An airbag or a seatbelt can't drive out on the road and run someone over. The class of accident that airbags cause is the same kind of accident you get when you fall off a ladder etc. But the kind of accident that auto-cars cause is an accident where some intelligent agent takes action and the action causes someone else harm. An airbag is not an intelligent agent, neither is a seatbelt- but an AI car, is.
Let's change tack slightly. Say that we had a vaccine for a deadly disease and 1 million people were vaccinated with it. And let's say that out of that 1 million people, 1000 died as a side effect of the vaccine, while 2001 people avoided certain death (and let's say that we are in a position to know that with absolute certainty).
Do you think such a vaccine would be considered successful?
I guess I should clarify that when I say "considered successful" I mean: a) by the general population and b) by the medical profession.
That's not really a very good argument. If you change parameters in a complex system then the odds are that you are going to find pathologies in new places.
People claim seatbelts have caused lots of deaths, and I'm sure at least a percentage of these claims are fair ([0]).
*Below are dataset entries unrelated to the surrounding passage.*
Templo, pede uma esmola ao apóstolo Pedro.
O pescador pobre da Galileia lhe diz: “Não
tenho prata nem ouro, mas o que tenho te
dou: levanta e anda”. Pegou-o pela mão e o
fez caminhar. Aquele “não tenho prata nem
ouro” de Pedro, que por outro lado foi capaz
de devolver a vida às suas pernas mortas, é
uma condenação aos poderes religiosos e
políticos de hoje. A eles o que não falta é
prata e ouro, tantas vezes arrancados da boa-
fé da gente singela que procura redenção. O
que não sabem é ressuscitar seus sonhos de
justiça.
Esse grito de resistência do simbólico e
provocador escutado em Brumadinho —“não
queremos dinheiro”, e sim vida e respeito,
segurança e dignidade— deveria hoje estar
I still think it's safer to drive a car with a seatbelt rather than without.
The downside of a laissez-faire policy towards self-driving cars could fall on anyone, but so does the upside. Again, a lot of human driven car crash victims have done nothing wrong and were victimized pretty much at random. Run over, rear-ended, T-crashed at an intersection, and could not reasonably have done anything to prevent it.
>> Again, a lot of human driven car crash victims have done nothing wrong and were victimized pretty much at random.
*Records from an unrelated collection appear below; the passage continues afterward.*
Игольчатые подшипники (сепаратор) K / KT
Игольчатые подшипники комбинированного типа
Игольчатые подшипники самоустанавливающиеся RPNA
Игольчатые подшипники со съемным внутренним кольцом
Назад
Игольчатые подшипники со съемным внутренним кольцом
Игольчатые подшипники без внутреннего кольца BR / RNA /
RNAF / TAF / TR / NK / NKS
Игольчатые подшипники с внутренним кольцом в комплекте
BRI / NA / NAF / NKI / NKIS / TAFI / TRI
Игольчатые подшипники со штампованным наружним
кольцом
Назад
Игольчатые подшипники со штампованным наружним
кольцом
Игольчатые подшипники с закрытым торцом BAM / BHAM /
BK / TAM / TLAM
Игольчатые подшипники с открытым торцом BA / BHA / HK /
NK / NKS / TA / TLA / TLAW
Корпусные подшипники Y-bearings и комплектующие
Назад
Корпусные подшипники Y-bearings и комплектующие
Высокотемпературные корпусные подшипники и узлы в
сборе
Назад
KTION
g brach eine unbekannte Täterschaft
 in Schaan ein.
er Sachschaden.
But all self-driving car victims (will) have done nothing wrong. Whethere they were riding in the car that killed them or not, they were not in control of it, so they 're not responsible for the decision that led to their deaths.
Unless the decision to go for a walk or a cycle, or to ride on a car makes you responsible for dying in a car accident?
Almost every driver thinks they're better than average.
Even when it's a stupid person dying from their stupidity, it's still a tragedy.
I really think data driven analysys is the way to go. If we can get US car fatalities from 30000 a year to 29000 a year by adopting self-driving cars, that's 1000 lives saved a year.
Agree with your point #3. If Tesla autopilot only works in some conditions, its numbers are only comparable to human drivers in these same conditions.